Text segment:
________________________________________

[CIG-SHORT] Pylith dies after thousands of time steps (convergence issue)

Tabrez Ali stali at purdue.edu
Thu Apr 30 12:26:01 PDT 2009


Matt

Here's the file

http://web.ics.purdue.edu/~stali/tmp/out.txt.gz

Thanks
Tabrez

On Apr 30, 2009, at 1:44 PM, Matthew Knepley wrote:

> My gunzip says that file is corrupt.
>
>   Matt
>
> On Thu, Apr 30, 2009 at 10:11 AM, Tabrez Ali <stali at purdue.edu> wrote:
> Matt
>
>> Yes it fails at the same point on both machines. However if I use a  
>> different material property then it fails much later, but again the  
>> time step (at which it fails) is same on the two machines.
>>
>>
>> Not just same time step. Same iterate. Everything.
>
> I deleted my output file on one machine but will run it again
>
>
>>> 3) Are the error messages identical on the two machines?
>>
>> Yes
>>
>> I need the entire error message. I mean EXACTLY the same. Letter  
>> for letter
>
>
> Here's the exact message. You can see out.txt at http://stali.freeshell.org/out.txt.gz
>
> $ pylith --nodes=4 --petsc.ksp_type=cg > out.txt
>
> [cli_0]: aborting job:
> Fatal error in MPI_Wait: Error message texts are not available
> [cli_1]: aborting job:
> Fatal error in MPI_Wait: Error message texts are not available
> [cli_3]: aborting job:
> Fatal error in MPI_Wait: Error message texts are not available
> [cli_2]: aborting job:
> Fatal error in MPI_Wait: Error message texts are not available
> mpiexec: Warning: tasks 0-3 exited with status 1.
> --pyre-start: mpiexec: exit 1
> /usr/rmt_share/scratch96/s/stali/pylith/bin/pylith: /usr/rmt_share/ 
> scratch96/s/stali/pylith/bin/nemesis: exit 1
>
> Tabrez
>
>
>>> On Apr 30, 2009, at 9:15 AM, Matthew Knepley wrote:
>>>
>>>> On Thu, Apr 30, 2009 at 8:11 AM, Tabrez Ali <stali at purdue.edu>  
>>>> wrote:
>>>> Brad
>>>>
>>>> The solution at the last working step does converge and looks  
>>>> okay but
>>>> then nothing happens and it dies. I am however experimenting with
>>>> time_step and will also try to use the debugger.

________________________________________

Rewrite the thread starting at "On Apr 30, 2009, at 1:44" and ending at "the two machines.", putting "computers" wherever "machines" occurs. The lines that come after the thread have no connection to it.

________________________________________

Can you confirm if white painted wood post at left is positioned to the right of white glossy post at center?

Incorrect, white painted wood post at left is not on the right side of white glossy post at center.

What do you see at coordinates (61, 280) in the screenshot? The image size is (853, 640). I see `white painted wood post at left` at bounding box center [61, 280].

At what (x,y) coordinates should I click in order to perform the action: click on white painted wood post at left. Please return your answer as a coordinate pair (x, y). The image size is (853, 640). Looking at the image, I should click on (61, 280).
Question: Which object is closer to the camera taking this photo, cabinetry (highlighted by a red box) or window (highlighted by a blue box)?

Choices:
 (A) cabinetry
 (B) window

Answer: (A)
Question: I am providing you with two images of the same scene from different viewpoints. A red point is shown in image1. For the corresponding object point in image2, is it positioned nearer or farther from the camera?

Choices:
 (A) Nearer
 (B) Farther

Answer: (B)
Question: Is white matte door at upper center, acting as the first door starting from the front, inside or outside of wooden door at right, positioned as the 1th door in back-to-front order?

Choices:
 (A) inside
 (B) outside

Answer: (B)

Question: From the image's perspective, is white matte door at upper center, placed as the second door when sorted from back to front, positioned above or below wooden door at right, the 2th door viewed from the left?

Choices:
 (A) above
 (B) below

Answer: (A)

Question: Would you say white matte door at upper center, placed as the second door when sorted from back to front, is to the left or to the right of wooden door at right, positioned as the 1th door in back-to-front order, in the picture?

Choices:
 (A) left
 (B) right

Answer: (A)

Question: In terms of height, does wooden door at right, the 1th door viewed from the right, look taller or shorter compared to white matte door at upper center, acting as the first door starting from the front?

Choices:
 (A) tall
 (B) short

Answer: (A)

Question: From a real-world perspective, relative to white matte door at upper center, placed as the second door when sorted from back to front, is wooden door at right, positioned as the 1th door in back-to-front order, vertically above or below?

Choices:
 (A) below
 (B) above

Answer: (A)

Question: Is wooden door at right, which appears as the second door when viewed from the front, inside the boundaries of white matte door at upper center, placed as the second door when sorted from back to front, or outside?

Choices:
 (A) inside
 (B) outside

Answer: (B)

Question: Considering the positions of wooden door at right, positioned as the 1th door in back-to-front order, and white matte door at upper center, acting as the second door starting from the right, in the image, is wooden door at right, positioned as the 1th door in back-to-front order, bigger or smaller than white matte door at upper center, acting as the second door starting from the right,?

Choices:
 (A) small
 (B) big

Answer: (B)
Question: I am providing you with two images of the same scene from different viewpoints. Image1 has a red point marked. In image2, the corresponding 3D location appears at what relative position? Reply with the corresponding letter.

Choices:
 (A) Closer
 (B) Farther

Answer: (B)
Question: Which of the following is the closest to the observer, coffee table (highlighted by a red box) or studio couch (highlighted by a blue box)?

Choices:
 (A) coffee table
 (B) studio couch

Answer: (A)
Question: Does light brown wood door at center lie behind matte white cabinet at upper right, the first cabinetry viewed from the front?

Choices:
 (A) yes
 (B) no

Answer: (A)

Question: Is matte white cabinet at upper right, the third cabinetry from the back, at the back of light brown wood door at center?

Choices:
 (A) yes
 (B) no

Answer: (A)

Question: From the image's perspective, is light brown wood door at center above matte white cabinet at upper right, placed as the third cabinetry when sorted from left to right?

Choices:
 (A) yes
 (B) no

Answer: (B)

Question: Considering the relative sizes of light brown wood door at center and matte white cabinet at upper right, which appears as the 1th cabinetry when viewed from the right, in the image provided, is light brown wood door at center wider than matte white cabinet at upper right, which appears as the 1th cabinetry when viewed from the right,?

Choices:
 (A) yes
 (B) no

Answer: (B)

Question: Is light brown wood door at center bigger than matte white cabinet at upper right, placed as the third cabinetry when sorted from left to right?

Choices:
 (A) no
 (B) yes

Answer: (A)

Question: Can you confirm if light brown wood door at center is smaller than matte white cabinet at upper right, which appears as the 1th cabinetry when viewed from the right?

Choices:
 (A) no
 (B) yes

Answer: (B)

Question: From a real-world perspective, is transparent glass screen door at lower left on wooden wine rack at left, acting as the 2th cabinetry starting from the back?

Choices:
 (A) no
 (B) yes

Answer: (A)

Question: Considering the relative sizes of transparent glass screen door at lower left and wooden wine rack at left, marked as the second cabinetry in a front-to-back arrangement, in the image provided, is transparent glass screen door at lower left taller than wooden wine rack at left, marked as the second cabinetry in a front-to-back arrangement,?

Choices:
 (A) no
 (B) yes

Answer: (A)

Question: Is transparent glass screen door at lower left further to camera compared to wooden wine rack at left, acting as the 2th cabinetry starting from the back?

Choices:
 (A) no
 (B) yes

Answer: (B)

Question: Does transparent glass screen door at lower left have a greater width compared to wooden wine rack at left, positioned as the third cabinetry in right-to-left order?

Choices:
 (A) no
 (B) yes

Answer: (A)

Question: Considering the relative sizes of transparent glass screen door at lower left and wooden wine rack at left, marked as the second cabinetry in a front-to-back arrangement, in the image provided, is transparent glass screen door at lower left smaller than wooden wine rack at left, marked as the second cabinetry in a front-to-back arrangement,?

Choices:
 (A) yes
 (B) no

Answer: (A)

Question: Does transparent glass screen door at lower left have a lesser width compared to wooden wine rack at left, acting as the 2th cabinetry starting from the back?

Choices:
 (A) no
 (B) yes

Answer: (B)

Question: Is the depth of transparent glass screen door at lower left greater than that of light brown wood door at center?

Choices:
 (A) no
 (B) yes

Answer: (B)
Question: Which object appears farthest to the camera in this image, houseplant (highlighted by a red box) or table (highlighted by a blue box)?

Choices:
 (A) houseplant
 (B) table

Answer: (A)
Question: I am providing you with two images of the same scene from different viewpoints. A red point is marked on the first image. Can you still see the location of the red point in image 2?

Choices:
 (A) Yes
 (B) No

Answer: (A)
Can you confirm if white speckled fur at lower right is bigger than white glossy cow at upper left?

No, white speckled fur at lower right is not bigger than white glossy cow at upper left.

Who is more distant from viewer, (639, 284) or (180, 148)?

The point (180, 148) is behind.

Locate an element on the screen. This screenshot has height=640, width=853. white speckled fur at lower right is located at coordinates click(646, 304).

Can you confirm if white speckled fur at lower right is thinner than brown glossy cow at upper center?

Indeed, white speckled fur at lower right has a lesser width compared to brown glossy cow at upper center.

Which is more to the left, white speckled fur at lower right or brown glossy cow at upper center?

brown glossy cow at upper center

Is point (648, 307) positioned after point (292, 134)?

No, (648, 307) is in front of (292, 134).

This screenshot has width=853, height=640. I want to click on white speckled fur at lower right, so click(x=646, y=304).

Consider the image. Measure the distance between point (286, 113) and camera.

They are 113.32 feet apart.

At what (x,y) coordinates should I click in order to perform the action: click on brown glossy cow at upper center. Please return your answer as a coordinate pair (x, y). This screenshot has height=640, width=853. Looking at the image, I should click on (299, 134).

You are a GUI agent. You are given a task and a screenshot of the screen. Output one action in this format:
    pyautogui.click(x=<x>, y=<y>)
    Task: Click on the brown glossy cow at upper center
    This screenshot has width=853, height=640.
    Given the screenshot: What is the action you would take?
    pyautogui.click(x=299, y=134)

________________________________________

Solution:
On Apr 30, 2009, at 1:44 PM, Matthew Knepley wrote:

> My gunzip says that file is corrupt.
>
>   Matt
>
> On Thu, Apr 30, 2009 at 10:11 AM, Tabrez Ali <stali at purdue.edu> wrote:
> Matt
>
>> Yes it fails at the same point on both computers. However if I use a  
>> different material property then it fails much later, but again the  
>> time step (at which it fails) is same on the two computers.